Hospitals see a rise in cases of post-Covid complications
- Nearly 15-20% of hospitalised Covid-19 patients return with some complications
After Delhi witnessed a massive surge in Covid-19 infections in the second wave, patients are now returning to hospitals with not just the fungal infection, mucormycosis, but a myriad of symptoms, city doctors said. Extreme fatigue, lethargy, body and joint pain, brain fog, and fever are the most common, but there have also been cases of pneumonia, collapsed lungs, heart attacks, and strokes.
Cases of mucormycosis, referred to as black fungus, have shot up across the country with the disease being declared an epidemic in Delhi and several other states. So far, at least 848 cases of the infection have been reported by Delhi hospitals.
But doctors say that nearly 15-20% of hospitalised Covid-19 patients return with some complications; and that some who were not hospitalised when they got Covid may need hospital care for a second bout of health problems. “I would say around 15-20% of the hospitalised Covid-19 patients are returning with some or the other health problem. The number of people experiencing long Covid symptoms could be higher because many with lethargy, fever, body and joint ache might not be coming back to hospitals,” said Dr Vivek Nangia, head of the department of respiratory medicine at Max hospital, Saket. Long Covid has been described as a range of symptoms such as fatigue, headache, loss of smell, dizziness, chest pain, fever, depression that Covid-19 patients may experience up to 12 weeks after recovery.
Fever, rare infections
Dr Suranjit Chatterjee, senior consultant of internal medicine at Indraprastha Apollo hospital, said almost 80% of the current hospitalisations are because of complications arising out of Covid-19. He added that many patients were coming in with high grade fever ranging between 102-104 degrees Fahrenheit, seven to 14 days after recovering from Covid-19. “Now, the fever can be because of the increased inflammation due to Covid-19 or it could be because of secondary infections. People must visit a doctor if they have persistent fever. We are seeing bacterial and fungal infections causing pneumonia. Aside from mucormycosis, I have also seen rare infection like nocardia (which can affect the lungs, brain, and skin) that usually affects those who are immuno-compromised,” Chatterjee said.
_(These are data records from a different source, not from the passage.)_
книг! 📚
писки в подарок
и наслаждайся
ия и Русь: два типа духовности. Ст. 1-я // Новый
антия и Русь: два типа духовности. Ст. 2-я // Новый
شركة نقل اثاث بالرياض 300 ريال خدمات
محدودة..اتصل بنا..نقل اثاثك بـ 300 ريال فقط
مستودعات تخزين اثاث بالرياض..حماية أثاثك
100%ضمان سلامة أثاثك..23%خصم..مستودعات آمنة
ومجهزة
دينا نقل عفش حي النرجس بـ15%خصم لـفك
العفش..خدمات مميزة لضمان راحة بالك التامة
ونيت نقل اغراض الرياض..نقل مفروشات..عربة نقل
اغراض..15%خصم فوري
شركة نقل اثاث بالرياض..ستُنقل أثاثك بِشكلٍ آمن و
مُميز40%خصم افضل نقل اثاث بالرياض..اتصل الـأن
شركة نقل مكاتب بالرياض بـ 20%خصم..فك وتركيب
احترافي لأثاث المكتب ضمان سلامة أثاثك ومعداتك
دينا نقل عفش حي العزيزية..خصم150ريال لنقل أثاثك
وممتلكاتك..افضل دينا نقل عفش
Use of steroids to treat Covid-19 patients has also led to many people developing high blood sugar, and for many, it is unlikely to be resolved, said Dr Anoop Misra, chairman, Fortis-CDOC Centre for Diabetes, Metabolic Diseases and Endocrinology. He said seven of every 10 new diabetes patients who consulted him last month were linked to Covid-19.
“Over 90% of the new-onset diabetes cases linked to Covid-19 was because of the use of steroids which drives up the blood glucose level. Among these people, there are some who have family history of diabetes, are obese, were pre-diabetics. Diabetes induced by steroids in these people is unlikely to resolve. It may resolve in those who are not overweight and do not have other risk factors for diabetes,” said Dr Misra.
He added that it was a fast-changing scenario and the numbers were likely to reduce this month as steroid use has gone down. He said the use of steroids was also leading to fluctuations in blood pressure that could lead to heart conditions.
Dr Nangia has also been treating patients with secondary pneumonia caused by bacteria and fungus developed after recovering from Covid-19 penumonia. At the post-Covid clinic, he said that he gets patients who are unable to get off oxygen even after weeks of being discharged from the hospital.
“Today, I saw a 25-year-old patient who was unable to get off oxygen six weeks after she was discharged. This is because of fibrosis or scarring of the lung tissues. Now, theories state that the fibrosis resolves on its own after several weeks without any specific treatment. But, there are likely to be some people who will have permanent fibrosis as well,” said Dr Nangia.
The damage to the lungs, especially during the inflammatory phase of Covid-19, also makes the tissue prone to injuries. “Another serious post-Covid complication is pulmonary embolism where a clot blocks the blood supply to the lungs. It can be life-threatening with patients dying within minutes, if the clot is big,” he said.
He said that people with sudden chest pain, breathlessness, and drop in oxygen saturation should go to hospital.
Dr RR Kasliwal, chairman of cardiology department at Medanta hospital, said those who have recovered from Covid-19 should carefully monitor their heart for six months to a year.
“We’ve been seeing people develop heart dysfunction, high and irregular heart rhythm,” he said. This is in addition to some people who get heart attacks due to clotting in the inflammatory phase of Covid.
“After recovering from Covid-19, people should not sit at home and gain weight, but they should also not jump back in. They should go slow, start with light workout and then scale it up,” he said.